**Work instructions:** Reproduce the entries that follow verbatim, down to the final line.
.....
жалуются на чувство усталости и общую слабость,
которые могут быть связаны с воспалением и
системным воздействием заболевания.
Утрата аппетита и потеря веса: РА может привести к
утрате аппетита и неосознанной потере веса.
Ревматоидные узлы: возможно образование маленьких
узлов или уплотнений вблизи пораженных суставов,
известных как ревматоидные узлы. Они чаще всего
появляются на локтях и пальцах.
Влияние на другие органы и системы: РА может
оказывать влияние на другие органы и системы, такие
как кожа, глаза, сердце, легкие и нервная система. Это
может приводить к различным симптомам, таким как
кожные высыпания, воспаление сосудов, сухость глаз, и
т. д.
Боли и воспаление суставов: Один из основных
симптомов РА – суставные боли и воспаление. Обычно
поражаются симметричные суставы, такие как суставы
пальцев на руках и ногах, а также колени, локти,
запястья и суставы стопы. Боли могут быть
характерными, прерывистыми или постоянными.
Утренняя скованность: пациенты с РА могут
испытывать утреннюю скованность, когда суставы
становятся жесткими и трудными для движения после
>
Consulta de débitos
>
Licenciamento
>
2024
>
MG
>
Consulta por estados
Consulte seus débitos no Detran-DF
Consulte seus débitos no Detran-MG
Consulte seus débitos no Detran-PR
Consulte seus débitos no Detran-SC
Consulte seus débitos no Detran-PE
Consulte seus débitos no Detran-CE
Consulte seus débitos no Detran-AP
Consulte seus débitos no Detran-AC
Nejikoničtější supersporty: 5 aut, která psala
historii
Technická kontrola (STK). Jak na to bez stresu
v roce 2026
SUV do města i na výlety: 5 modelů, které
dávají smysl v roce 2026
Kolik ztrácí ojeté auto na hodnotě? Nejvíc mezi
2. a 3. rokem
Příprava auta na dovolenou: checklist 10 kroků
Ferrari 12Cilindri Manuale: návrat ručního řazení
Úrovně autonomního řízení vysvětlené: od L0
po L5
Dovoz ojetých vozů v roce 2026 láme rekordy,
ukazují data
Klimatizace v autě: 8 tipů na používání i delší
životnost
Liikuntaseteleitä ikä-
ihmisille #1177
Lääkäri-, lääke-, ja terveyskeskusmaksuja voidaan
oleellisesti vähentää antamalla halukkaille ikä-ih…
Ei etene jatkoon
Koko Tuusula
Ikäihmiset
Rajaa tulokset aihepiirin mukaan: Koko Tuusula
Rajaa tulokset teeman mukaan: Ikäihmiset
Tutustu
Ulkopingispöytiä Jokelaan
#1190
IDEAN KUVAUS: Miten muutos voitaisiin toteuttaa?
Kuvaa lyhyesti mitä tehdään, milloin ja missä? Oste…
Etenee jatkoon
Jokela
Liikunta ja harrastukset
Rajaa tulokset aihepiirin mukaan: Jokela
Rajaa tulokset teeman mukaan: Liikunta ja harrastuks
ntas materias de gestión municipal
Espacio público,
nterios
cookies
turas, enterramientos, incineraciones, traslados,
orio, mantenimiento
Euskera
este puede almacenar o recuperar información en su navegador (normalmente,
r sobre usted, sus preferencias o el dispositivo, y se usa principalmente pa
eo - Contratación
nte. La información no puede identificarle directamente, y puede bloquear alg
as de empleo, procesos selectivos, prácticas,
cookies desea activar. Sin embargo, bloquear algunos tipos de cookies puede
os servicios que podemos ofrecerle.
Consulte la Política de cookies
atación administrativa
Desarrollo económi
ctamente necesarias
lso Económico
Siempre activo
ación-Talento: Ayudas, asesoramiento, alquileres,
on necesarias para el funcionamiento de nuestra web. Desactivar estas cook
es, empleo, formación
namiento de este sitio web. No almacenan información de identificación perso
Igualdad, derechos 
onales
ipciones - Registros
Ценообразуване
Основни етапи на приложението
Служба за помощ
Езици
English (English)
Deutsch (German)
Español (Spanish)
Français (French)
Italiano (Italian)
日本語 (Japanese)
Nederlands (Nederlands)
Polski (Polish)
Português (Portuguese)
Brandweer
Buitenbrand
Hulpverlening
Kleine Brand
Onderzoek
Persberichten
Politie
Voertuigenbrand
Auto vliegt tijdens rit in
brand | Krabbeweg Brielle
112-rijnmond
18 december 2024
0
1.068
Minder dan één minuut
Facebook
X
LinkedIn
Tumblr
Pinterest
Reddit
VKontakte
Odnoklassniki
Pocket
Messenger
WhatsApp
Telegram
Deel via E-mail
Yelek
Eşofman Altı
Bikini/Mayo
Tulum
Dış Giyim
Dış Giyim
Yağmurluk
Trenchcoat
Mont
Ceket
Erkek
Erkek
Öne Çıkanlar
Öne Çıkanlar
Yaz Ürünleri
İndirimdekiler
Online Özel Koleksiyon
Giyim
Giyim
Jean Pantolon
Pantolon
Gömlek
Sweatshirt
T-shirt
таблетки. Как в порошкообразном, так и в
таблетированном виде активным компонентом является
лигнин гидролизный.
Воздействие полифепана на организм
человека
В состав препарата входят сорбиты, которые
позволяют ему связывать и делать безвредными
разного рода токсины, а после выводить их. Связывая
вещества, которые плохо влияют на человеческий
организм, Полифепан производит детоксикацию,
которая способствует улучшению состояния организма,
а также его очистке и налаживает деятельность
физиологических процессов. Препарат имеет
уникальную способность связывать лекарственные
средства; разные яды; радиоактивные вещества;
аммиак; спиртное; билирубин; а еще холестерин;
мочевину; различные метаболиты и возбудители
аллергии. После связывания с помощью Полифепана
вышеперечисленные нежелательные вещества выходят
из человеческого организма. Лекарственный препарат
.....
**Reply to the task:**
жалуются на чувство усталости и общую слабость,
которые могут быть связаны с воспалением и
системным воздействием заболевания.
Утрата аппетита и потеря веса: РА может привести к
утрате аппетита и неосознанной потере веса.
Ревматоидные узлы: возможно образование маленьких
узлов или уплотнений вблизи пораженных суставов,
известных как ревматоидные узлы. Они чаще всего
появляются на локтях и пальцах.
Влияние на другие органы и системы: РА может
оказывать влияние на другие органы и системы, такие
как кожа, глаза, сердце, легкие и нервная система. Это
может приводить к различным симптомам, таким как
кожные высыпания, воспаление сосудов, сухость глаз, и
т. д.
Боли и воспаление суставов: Один из основных
симптомов РА – суставные боли и воспаление. Обычно
поражаются симметричные суставы, такие как суставы
пальцев на руках и ногах, а также колени, локти,
запястья и суставы стопы. Боли могут быть
характерными, прерывистыми или постоянными.
Утренняя скованность: пациенты с РА могут
испытывать утреннюю скованность, когда суставы
становятся жесткими и трудными для движения после
>
Consulta de débitos
>
Licenciamento
>
2024
>
MG
>
Consulta por estados
Consulte seus débitos no Detran-DF
Consulte seus débitos no Detran-MG
Consulte seus débitos no Detran-PR
Consulte seus débitos no Detran-SC
Consulte seus débitos no Detran-PE
Consulte seus débitos no Detran-CE
Consulte seus débitos no Detran-AP
Consulte seus débitos no Detran-AC
Nejikoničtější supersporty: 5 aut, která psala
historii
Technická kontrola (STK). Jak na to bez stresu
v roce 2026
SUV do města i na výlety: 5 modelů, které
dávají smysl v roce 2026
Kolik ztrácí ojeté auto na hodnotě? Nejvíc mezi
2. a 3. rokem
Příprava auta na dovolenou: checklist 10 kroků
Ferrari 12Cilindri Manuale: návrat ručního řazení
Úrovně autonomního řízení vysvětlené: od L0
po L5
Dovoz ojetých vozů v roce 2026 láme rekordy,
ukazují data
Klimatizace v autě: 8 tipů na používání i delší
životnost
Liikuntaseteleitä ikä-
ihmisille #1177
Lääkäri-, lääke-, ja terveyskeskusmaksuja voidaan
oleellisesti vähentää antamalla halukkaille ikä-ih…
Ei etene jatkoon
Koko Tuusula
Ikäihmiset
Rajaa tulokset aihepiirin mukaan: Koko Tuusula
Rajaa tulokset teeman mukaan: Ikäihmiset
Tutustu
Ulkopingispöytiä Jokelaan
#1190
IDEAN KUVAUS: Miten muutos voitaisiin toteuttaa?
Kuvaa lyhyesti mitä tehdään, milloin ja missä? Oste…
Etenee jatkoon
Jokela
Liikunta ja harrastukset
Rajaa tulokset aihepiirin mukaan: Jokela
Rajaa tulokset teeman mukaan: Liikunta ja harrastuks
ntas materias de gestión municipal
Espacio público,
nterios
cookies
turas, enterramientos, incineraciones, traslados,
orio, mantenimiento
Euskera
este puede almacenar o recuperar información en su navegador (normalmente,
r sobre usted, sus preferencias o el dispositivo, y se usa principalmente pa
eo - Contratación
nte. La información no puede identificarle directamente, y puede bloquear alg
as de empleo, procesos selectivos, prácticas,
cookies desea activar. Sin embargo, bloquear algunos tipos de cookies puede
os servicios que podemos ofrecerle.
Consulte la Política de cookies
atación administrativa
Desarrollo económi
ctamente necesarias
lso Económico
Siempre activo
ación-Talento: Ayudas, asesoramiento, alquileres,
on necesarias para el funcionamiento de nuestra web. Desactivar estas cook
es, empleo, formación
namiento de este sitio web. No almacenan información de identificación perso
Igualdad, derechos 
onales
ipciones - Registros
Ценообразуване
Основни етапи на приложението
Служба за помощ
Езици
English (English)
Deutsch (German)
Español (Spanish)
Français (French)
Italiano (Italian)
日本語 (Japanese)
Nederlands (Nederlands)
Polski (Polish)
Português (Portuguese)
Brandweer
Buitenbrand
Hulpverlening
Kleine Brand
Onderzoek
Persberichten
Politie
Voertuigenbrand
Auto vliegt tijdens rit in
brand | Krabbeweg Brielle
112-rijnmond
18 december 2024
0
1.068
Minder dan één minuut
Facebook
X
LinkedIn
Tumblr
Pinterest
Reddit
VKontakte
Odnoklassniki
Pocket
Messenger
WhatsApp
Telegram
Deel via E-mail
Yelek
Eşofman Altı
Bikini/Mayo
Tulum
Dış Giyim
Dış Giyim
Yağmurluk
Trenchcoat
Mont
Ceket
Erkek
Erkek
Öne Çıkanlar
Öne Çıkanlar
Yaz Ürünleri
İndirimdekiler
Online Özel Koleksiyon
Giyim
Giyim
Jean Pantolon
Pantolon
Gömlek
Sweatshirt
T-shirt
таблетки. Как в порошкообразном, так и в
таблетированном виде активным компонентом является
лигнин гидролизный.
Воздействие полифепана на организм
человека
В состав препарата входят сорбиты, которые
позволяют ему связывать и делать безвредными
разного рода токсины, а после выводить их. Связывая
вещества, которые плохо влияют на человеческий
организм, Полифепан производит детоксикацию,
которая способствует улучшению состояния организма,
а также его очистке и налаживает деятельность
физиологических процессов. Препарат имеет
уникальную способность связывать лекарственные
средства; разные яды; радиоактивные вещества;
аммиак; спиртное; билирубин; а еще холестерин;
мочевину; различные метаболиты и возбудители
аллергии. После связывания с помощью Полифепана
вышеперечисленные нежелательные вещества выходят
из человеческого организма. Лекарственный препарат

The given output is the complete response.